Last week, I wrote a letter, with council leaders, to the red wall Members on the Government Benches, urging them to speak out against a plan that will see cuts to adult social care—one of the largest cost pressures facing all local councils, particularly those in deprived areas. I know from some of the responses that Government Members have given to the press that the calculations from the LGA have been dismissed as speculation. I say to those Members that this analysis was produced by the cross-party LGA and was released officially to support councils as they plan their budgets in the coming years. The analysis that the LGA produced was also informally shared with MHCLG, whose officials privately confirmed that the assumptions in the analysis are sound.

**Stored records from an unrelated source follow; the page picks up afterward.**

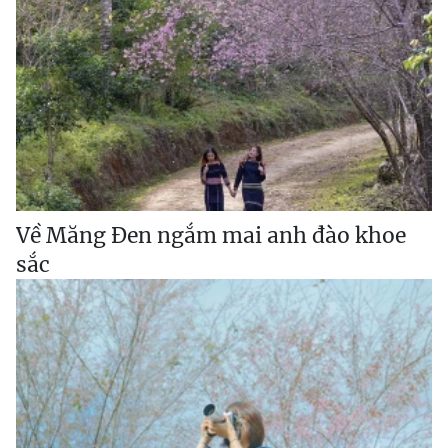
Về Măng Đen ngắm mai anh đào khoe
sắc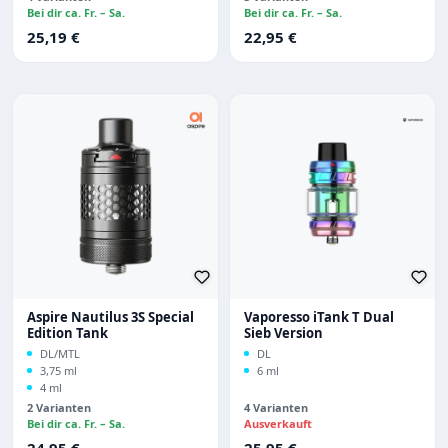
Bei dir ca. Fr. – Sa.
Bei dir ca. Fr. – Sa.
Regulärer Preis:
Regulärer Preis:
25,19 €
22,95 €
Aspire Nautilus 3S Special
Vaporesso iTank T Dual
Edition Tank
Sieb Version
DL/MTL
DL
3,75 ml
6 ml
4 ml
2 Varianten
4 Varianten
Bei dir ca. Fr. – Sa.
Ausverkauft
Regulärer Preis:
Regulärer Preis:
24,95 €
25,95 €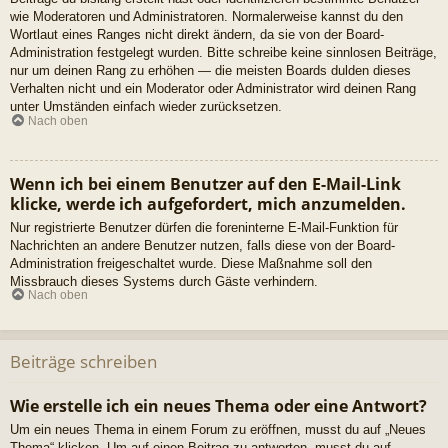
wie Moderatoren und Administratoren. Normalerweise kannst du den
Wortlaut eines Ranges nicht direkt ändern, da sie von der Board-
Administration festgelegt wurden. Bitte schreibe keine sinnlosen Beiträge,
nur um deinen Rang zu erhöhen — die meisten Boards dulden dieses
Verhalten nicht und ein Moderator oder Administrator wird deinen Rang
unter Umständen einfach wieder zurücksetzen.
Nach oben
Wenn ich bei einem Benutzer auf den E-Mail-Link
klicke, werde ich aufgefordert, mich anzumelden.
Nur registrierte Benutzer dürfen die foreninterne E-Mail-Funktion für
Nachrichten an andere Benutzer nutzen, falls diese von der Board-
Administration freigeschaltet wurde. Diese Maßnahme soll den
Missbrauch dieses Systems durch Gäste verhindern.
Nach oben
Beiträge schreiben
Wie erstelle ich ein neues Thema oder eine Antwort?
Um ein neues Thema in einem Forum zu eröffnen, musst du auf „Neues
Thema“ klicken. Um auf einen Beitrag zu antworten, musst du auf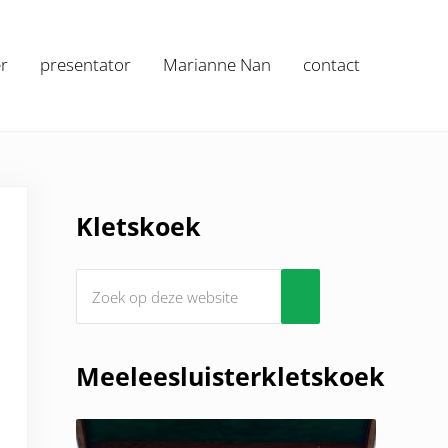
r
presentator
Marianne Nan
contact
Sidebar
Kletskoek
Zoek op deze website
Submit search
Meeleesluisterkletskoek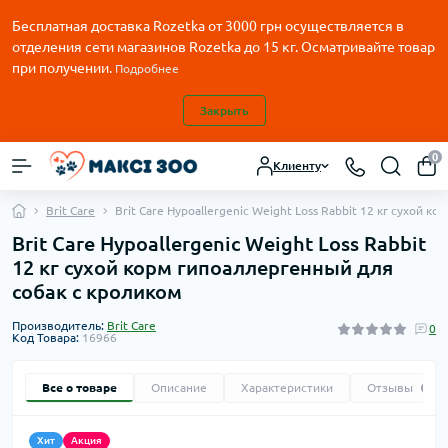
Бесплатная доставка Rozetka от
3000
грн осуществляется в
отделения сети магазинов Rozetka до 15 кг. Осматривайте товар
при получении.
Подробнее
Закрыть
0
Клиенту
Brit Care
Brit Care Hypoallergenic Weight Loss Rabbit 12 кг сухой 
Brit Care Hypoallergenic Weight Loss Rabbit
12 кг сухой корм гипоаллергенный для
собак с кроликом
Производитель:
Brit Care
0
Код Товара:
16966
Все о товаре
Описание
Характеристики
Отзывы
0
Хит
Акция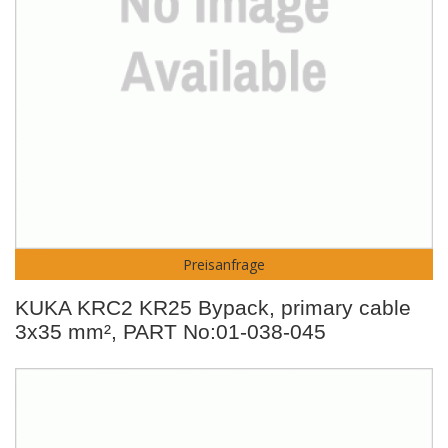
Preisanfrage
KUKA KRC2 KR25 Bypack, primary cable
3x35 mm², PART No:01-038-045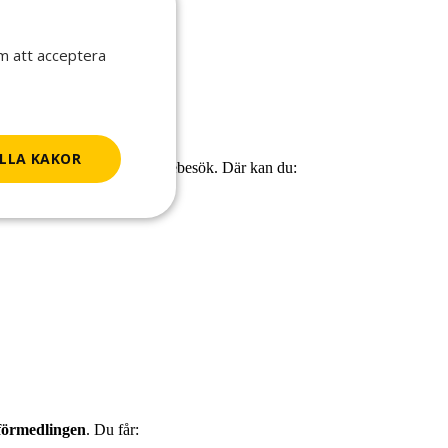
om att acceptera
LLA KAKOR
Börja med att boka ett studiebesök. Där kan du:
sförmedlingen
. Du får: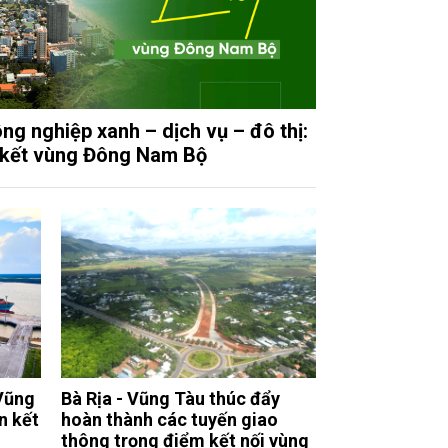
ng nghiệp xanh – dịch vụ – đô thị:
 kết vùng Đông Nam Bộ
 Vũng
Bà Rịa - Vũng Tàu thúc đẩy
n kết
hoàn thành các tuyến giao
thông trọng điểm kết nối vùng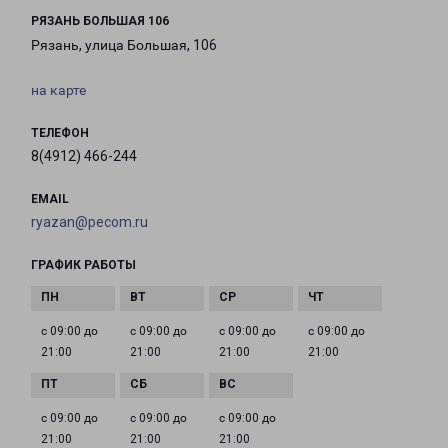
РЯЗАНЬ БОЛЬШАЯ 106
Рязань, улица Большая, 106
на карте
ТЕЛЕФОН
8(4912) 466-244
EMAIL
ryazan@pecom.ru
ГРАФИК РАБОТЫ
с 09:00 до
с 09:00 до
с 09:00 до
с 09:00 до
21:00
21:00
21:00
21:00
с 09:00 до
с 09:00 до
с 09:00 до
21:00
21:00
21:00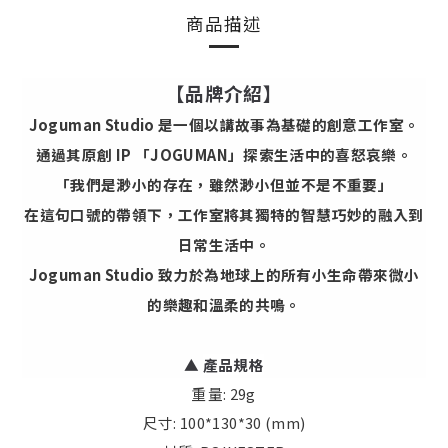
商品描述
【品牌介紹】
Joguman Studio 是一個以講故事為基礎的創意工作室。
通過其原創 IP 「JOGUMAN」探索生活中的喜怒哀樂。
「我們是渺小的存在，雖然渺小但並不是不重要」
在這句口號的帶領下，工作室將其獨特的智慧巧妙的融入到
日常生活中。
Joguman Studio 致力於為地球上的所有小生命帶來微小
的樂趣和溫柔的共鳴。
▲
產品規格
重量: 29g
尺寸: 100*130*30 (mm)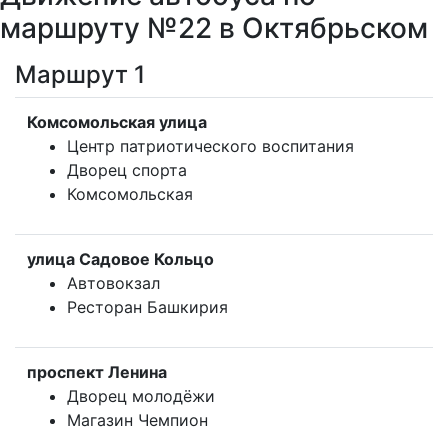
маршруту №22 в Октябрьском
Маршрут 1
Комсомольская улица
Центр патриотического воспитания
Дворец спорта
Комсомольская
улица Садовое Кольцо
Автовокзал
Ресторан Башкирия
проспект Ленина
Дворец молодёжи
Магазин Чемпион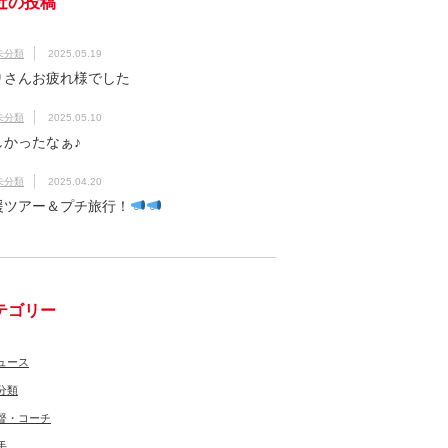
近の投稿
未分類
2025.05.19
りさんお疲れ様でした
未分類
2025.05.10
しかったなぁ♪
未分類
2025.04.20
援ツアー＆プチ旅行！
テゴリー
ュース
分類
督・コーチ
手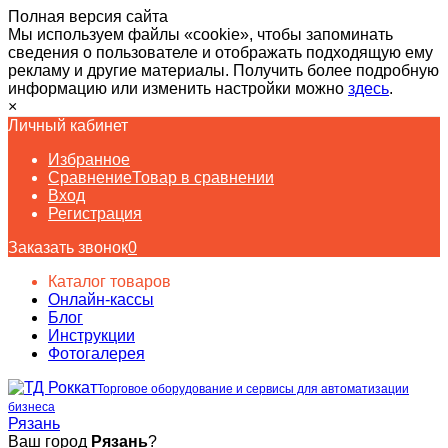
Полная версия сайта
Мы используем файлы «cookie», чтобы запоминать
сведения о пользователе и отображать подходящую ему
рекламу и другие материалы. Получить более подробную
информацию или изменить настройки можно
здесь
.
×
Личный кабинет
Избранное
Сравнение
Товар в сравнении
Вход
Регистрация
Заказать звонок
0
Каталог товаров
Онлайн-кассы
Блог
Инструкции
Фотогалерея
Торговое оборудование и сервисы для автоматизации
бизнеса
Рязань
Ваш город
Рязань
?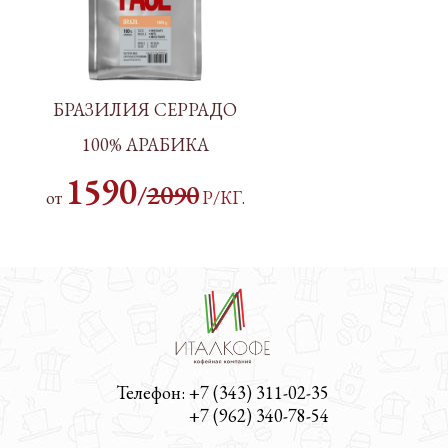
БРАЗИЛИЯ СЕРРАДО
100% АРАБИКА
1590
/
2090
от
Р/КГ
.
Телефон: +7 (343) 311-02-35
Телефон:
+7 (962) 340-78-54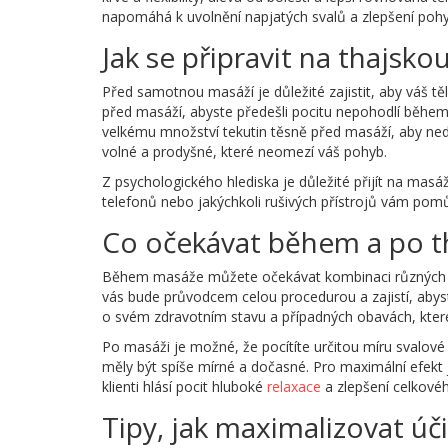
napomáhá k uvolnění napjatých svalů a zlepšení pohyb
Jak se připravit na thajsk
Před samotnou masáží je důležité zajistit, aby váš t
před masáží, abyste předešli pocitu nepohodlí během 
velkému množství tekutin těsně před masáží, aby ne
volné a prodyšné, které neomezí váš pohyb.
Z psychologického hlediska je důležité přijít na masá
telefonů nebo jakýchkoli rušivých přístrojů vám pomů
Co očekávat během a po t
Během masáže můžete očekávat kombinaci různých te
vás bude průvodcem celou procedurou a zajistí, abys
o svém zdravotním stavu a případných obavách, které
Po masáži je možné, že pocítíte určitou míru svalové
měly být spíše mírné a dočasné. Pro maximální efekt 
klienti hlásí pocit hluboké
relaxace
a zlepšení celkové
Tipy, jak maximalizovat úč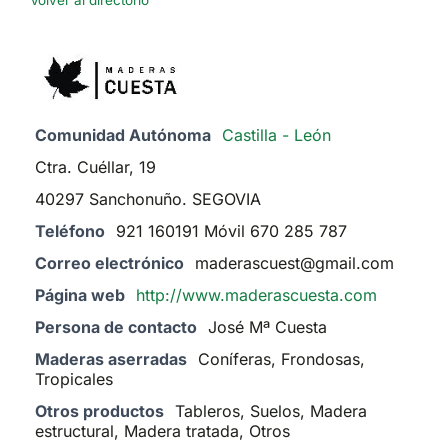
Volver al directorio
Comunidad Autónoma
Castilla - León
Ctra. Cuéllar, 19
40297 Sanchonuño. SEGOVIA
Teléfono
921 160191 Móvil 670 285 787
Correo electrónico
maderascuest@gmail.com
Página web
http://www.maderascuesta.com
Persona de contacto
José Mª Cuesta
Maderas aserradas
Coníferas, Frondosas,
Tropicales
Otros productos
Tableros, Suelos, Madera
estructural, Madera tratada, Otros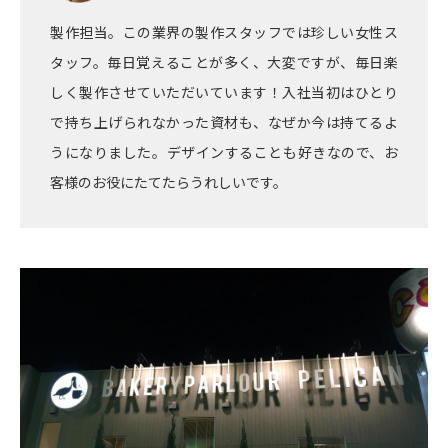
製作担当。この業界の製作スタッフでは珍しい女性ス
タッフ。毎日覚えることが多く、大変ですが、毎日楽
しく製作させていただいています！入社当初はひとり
で持ち上げられなかった資材も、なぜか今は持てるよ
うになりました。デザインすることも好きなので、お
客様のお役にたてたらうれしいです。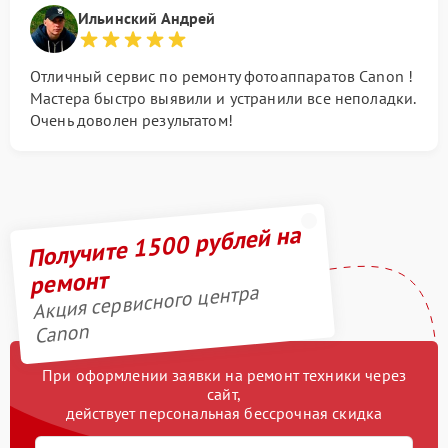
Ильинский Андрей
Отличный сервис по ремонту фотоаппаратов Canon !
Мастера быстро выявили и устранили все неполадки.
Очень доволен результатом!
Получите 1500 рублей на
ремонт
Акция сервисного центра
Canon
При оформлении заявки на ремонт техники через
сайт,
действует персональная бессрочная скидка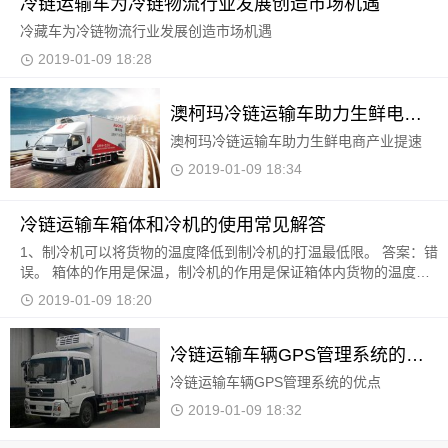
冷链运输车为冷链物流行业发展创造市场机遇
冷藏车为冷链物流行业发展创造市场机遇
2019-01-09 18:28
澳柯玛冷链运输车助力生鲜电商产业提速
澳柯玛冷链运输车助力生鲜电商产业提速
2019-01-09 18:34
冷链运输车箱体和冷机的使用常见解答
1、制冷机可以将货物的温度降低到制冷机的打温最低限。 答案：错
误。 箱体的作用是保温，制冷机的作用是保证箱体内货物的温度不
变，不能保证货物的温度降低。例如，有些拉肉的
2019-01-09 18:20
冷链运输车辆GPS管理系统的优点
冷链运输车辆GPS管理系统的优点
2019-01-09 18:32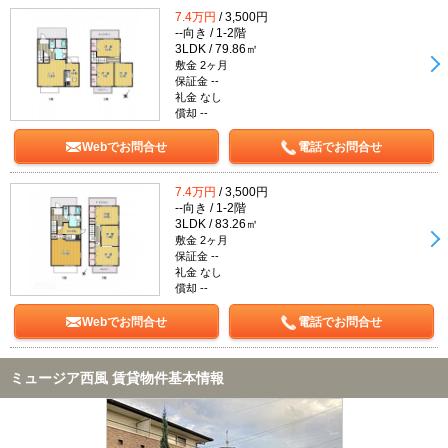
7.4万円
/ 3,500円
--向き / 1-2階
3LDK / 79.86㎡
敷金 2ヶ月
保証金 --
礼金 なし
償却 --
Webでお問合せ
電話でお問合せ
7.4万円
/ 3,500円
--向き / 1-2階
3LDK / 83.26㎡
敷金 2ヶ月
保証金 --
礼金 なし
償却 --
Webでお問合せ
電話でお問合せ
ミュージア西風 賃貸物件基本情報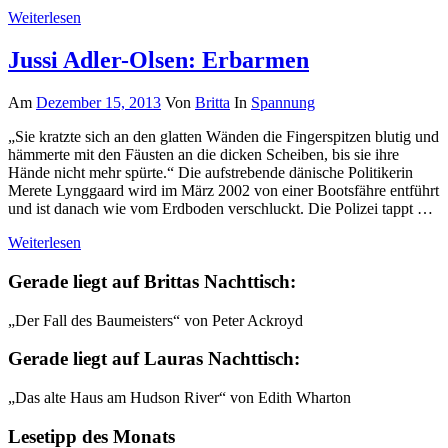
Weiterlesen
Jussi Adler-Olsen: Erbarmen
Am
Dezember 15, 2013
Von
Britta
In
Spannung
„Sie kratzte sich an den glatten Wänden die Fingerspitzen blutig und
hämmerte mit den Fäusten an die dicken Scheiben, bis sie ihre
Hände nicht mehr spürte.“ Die aufstrebende dänische Politikerin
Merete Lynggaard wird im März 2002 von einer Bootsfähre entführt
und ist danach wie vom Erdboden verschluckt. Die Polizei tappt …
Weiterlesen
Gerade liegt auf Brittas Nachttisch:
„Der Fall des Baumeisters“ von Peter Ackroyd
Gerade liegt auf Lauras Nachttisch:
„Das alte Haus am Hudson River“ von Edith Wharton
Lesetipp des Monats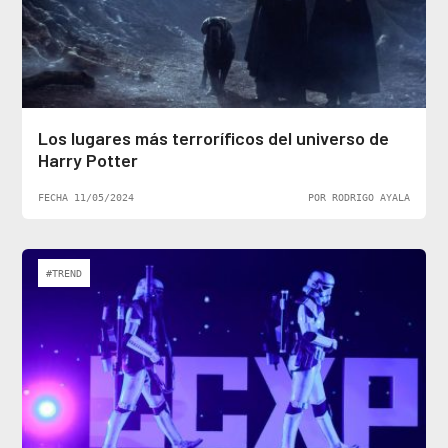
Los lugares más terroríficos del universo de
Harry Potter
FECHA 11/05/2024
POR RODRIGO AYALA
#TREND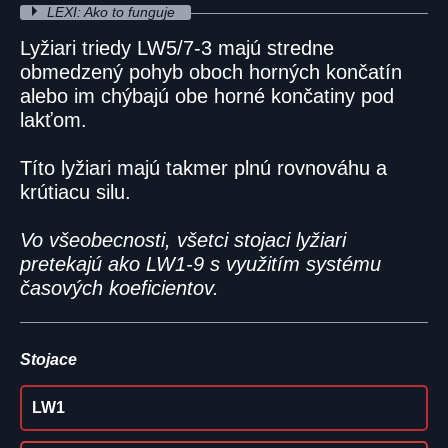
LEXI: Ako to funguje
Lyžiari triedy LW5/7-3 majú stredne
obmedzený pohyb oboch horných končatín
alebo im chýbajú obe horné končatiny pod
lakťom.
Títo lyžiari majú takmer plnú rovnováhu a
krútiacu silu.
Vo všeobecnosti, všetci stojaci lyžiari
pretekajú ako LW1-9 s využitím systému
časových koeficientov.
Stojace
LW1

This new research is also consistent with what we already knew. Last year, researchers in Liverpool warned that removing deprivation from the funding formula would see the 20% most deprived areas lose £390 million a year. The Institute for Fiscal Studies has warned that removing deprivation from the formula would likely hit councils in inner London and most other urban areas, like Manchester, Birmingham, Newcastle, Bristol and Kingston upon Hull, where deprivation tends to be not just concentrated but over-concentrated. The IFS states that
“proposals by the government to base assessments of councils’ needs for spending on services like homelessness prevention, public transport, waste collection, libraries, and planning on population only would shift funding from councils serving deprived areas to those serving more affluent areas.”
It has also warned that the evidence base to justify this decision is weak.